◆ Tasks to carry out
1. In the passage on pre-fair book auctions, give the part from "Several agents and" to "six figures worldwide." again, switching "psychological thrillers" to "crime novels".
2. Continue the passage on pre-fair book auctions and new imprints from its last sentence.

◆ Given text
═══

Several agents and publishers spoke of competitive auctions culminating in “sky-high” prices ahead of the fair with new imprints such as Headline’s Wildfire, Orion’s Trapeze, Little Brown’s Fleet, HarperCollins’ HQ and Quercus’ riverrun eager to stamp their authority with eye-catching deals.
There were frenzied pre-fair auctions for psychological thrillers The Chalk Man by C J Tudor, won by Michael Joseph in the UK after a nine-way auction, and The Woman in the Window by A J Finn (a pseudonym for William Morrow vice-president and executive editor Daniel Mallory), which went to HarperCollins UK and William Morrow in the US. We Own the Sky by Luke Allnutt, which has been sold in multiple territories, was won by Trapeze after a five-way auction. The Bookseller has previously reported all three books fetching at least a high six figures worldwide.
Alison Hennessey, editorial director of Bloomsbury, who is herself heading a new, as-yet-unnamed crime list, said: “It feels like there are a lot of new imprints, and people are hungry to buy books for those imprints. If something is good, everyone will go for it and the money will shoot up.” Agent Lorella Belli agreed: “People seem to be quite excited, with all these new imprints in the UK. The editors are in acquiring mode and there has been a lot of movement, especially in crime fiction, between editors.”

═══

◆ Data records

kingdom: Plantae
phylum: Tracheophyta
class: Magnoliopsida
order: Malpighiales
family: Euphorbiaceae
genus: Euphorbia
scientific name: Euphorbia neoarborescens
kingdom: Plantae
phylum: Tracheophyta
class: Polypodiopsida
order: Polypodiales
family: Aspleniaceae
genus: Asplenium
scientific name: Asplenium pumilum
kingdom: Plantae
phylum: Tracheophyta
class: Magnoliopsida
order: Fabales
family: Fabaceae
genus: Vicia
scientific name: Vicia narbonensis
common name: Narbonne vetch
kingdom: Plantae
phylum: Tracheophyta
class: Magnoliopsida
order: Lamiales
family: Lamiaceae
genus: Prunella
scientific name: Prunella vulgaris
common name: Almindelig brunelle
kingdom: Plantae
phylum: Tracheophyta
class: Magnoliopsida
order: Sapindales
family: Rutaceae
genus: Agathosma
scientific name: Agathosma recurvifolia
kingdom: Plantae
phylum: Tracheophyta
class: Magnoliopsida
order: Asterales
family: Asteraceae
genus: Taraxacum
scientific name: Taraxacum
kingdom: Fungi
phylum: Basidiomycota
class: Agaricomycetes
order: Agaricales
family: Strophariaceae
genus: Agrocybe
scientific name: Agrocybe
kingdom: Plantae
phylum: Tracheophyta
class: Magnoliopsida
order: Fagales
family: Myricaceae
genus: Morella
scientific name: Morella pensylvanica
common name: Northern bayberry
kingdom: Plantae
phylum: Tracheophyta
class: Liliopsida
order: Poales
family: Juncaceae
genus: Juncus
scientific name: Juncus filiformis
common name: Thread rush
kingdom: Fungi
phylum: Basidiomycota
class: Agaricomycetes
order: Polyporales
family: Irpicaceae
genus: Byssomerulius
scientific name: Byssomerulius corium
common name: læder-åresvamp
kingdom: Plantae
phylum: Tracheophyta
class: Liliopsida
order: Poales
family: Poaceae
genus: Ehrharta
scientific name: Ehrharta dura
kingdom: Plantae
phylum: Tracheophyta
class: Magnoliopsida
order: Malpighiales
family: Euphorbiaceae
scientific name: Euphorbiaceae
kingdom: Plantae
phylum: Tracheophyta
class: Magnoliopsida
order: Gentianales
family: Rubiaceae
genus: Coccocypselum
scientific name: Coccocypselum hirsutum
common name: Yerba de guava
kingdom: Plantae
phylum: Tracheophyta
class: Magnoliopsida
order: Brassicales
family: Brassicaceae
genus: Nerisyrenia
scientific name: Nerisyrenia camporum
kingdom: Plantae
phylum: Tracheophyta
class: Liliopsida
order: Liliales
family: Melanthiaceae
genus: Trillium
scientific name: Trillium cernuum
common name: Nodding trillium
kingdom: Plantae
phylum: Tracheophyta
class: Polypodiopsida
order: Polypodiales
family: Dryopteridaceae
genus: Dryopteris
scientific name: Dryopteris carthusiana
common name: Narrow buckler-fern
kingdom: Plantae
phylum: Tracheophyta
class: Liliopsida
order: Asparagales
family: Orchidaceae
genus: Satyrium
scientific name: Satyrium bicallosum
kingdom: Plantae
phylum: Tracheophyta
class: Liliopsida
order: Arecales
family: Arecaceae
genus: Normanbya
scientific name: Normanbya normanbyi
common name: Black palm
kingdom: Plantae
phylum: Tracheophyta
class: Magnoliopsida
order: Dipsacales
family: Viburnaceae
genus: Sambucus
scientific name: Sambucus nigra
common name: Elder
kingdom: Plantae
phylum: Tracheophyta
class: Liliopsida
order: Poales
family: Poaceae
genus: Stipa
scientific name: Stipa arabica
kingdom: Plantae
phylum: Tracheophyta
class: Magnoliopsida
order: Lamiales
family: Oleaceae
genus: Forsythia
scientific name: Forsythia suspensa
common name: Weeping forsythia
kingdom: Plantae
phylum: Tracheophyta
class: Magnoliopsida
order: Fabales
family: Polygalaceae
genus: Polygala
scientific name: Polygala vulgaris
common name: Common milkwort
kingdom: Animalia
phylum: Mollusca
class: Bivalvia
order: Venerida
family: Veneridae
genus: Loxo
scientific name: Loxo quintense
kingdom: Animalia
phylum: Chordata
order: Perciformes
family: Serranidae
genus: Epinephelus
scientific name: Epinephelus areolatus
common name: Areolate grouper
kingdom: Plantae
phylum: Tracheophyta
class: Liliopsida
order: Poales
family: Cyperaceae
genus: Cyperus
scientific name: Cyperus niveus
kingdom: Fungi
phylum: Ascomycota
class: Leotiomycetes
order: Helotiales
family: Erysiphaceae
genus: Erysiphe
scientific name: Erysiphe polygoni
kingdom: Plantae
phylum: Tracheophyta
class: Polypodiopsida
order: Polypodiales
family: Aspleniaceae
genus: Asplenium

═══

◆ Task-by-task outputs
1.
Several agents and publishers spoke of competitive auctions culminating in “sky-high” prices ahead of the fair with new imprints such as Headline’s Wildfire, Orion’s Trapeze, Little Brown’s Fleet, HarperCollins’ HQ and Quercus’ riverrun eager to stamp their authority with eye-catching deals.
There were frenzied pre-fair auctions for crime novels The Chalk Man by C J Tudor, won by Michael Joseph in the UK after a nine-way auction, and The Woman in the Window by A J Finn (a pseudonym for William Morrow vice-president and executive editor Daniel Mallory), which went to HarperCollins UK and William Morrow in the US. We Own the Sky by Luke Allnutt, which has been sold in multiple territories, was won by Trapeze after a five-way auction. The Bookseller has previously reported all three books fetching at least a high six figures worldwide.

2.
Yet Will Atkinson, m.d. of Atlantic Books, sounded a warning. “The market for copyright is overheated,” he said. “Therefore, if we’re getting into auctions we’re tending to lose them. Books of any distinction or name or strong ideas are going for a lot of money. I’ve sat around publishers’ acquisition tables for over 25 years and the numbers we’re losing out to are huge. The big companies on the whole [are paying high] but independents are also paying good money for books.”
Julia Silk at MBA Literary Agents, however, said the vibrancy was refreshing considering the negativity surrounding Brexit: “Certainly with the springing up of new imprints, all acquiring aggressively, it seems there’s hope, despite the doom and gloom.”
Belli, however, cautioned on currency. “It’s a really big difference if you are changing money: over 10%. It’s not a dealbreaker, but it can be a big difference if it’s an advance. I’ve noticed more people are asking to do deals in sterling, where before you would have done so in Euros.”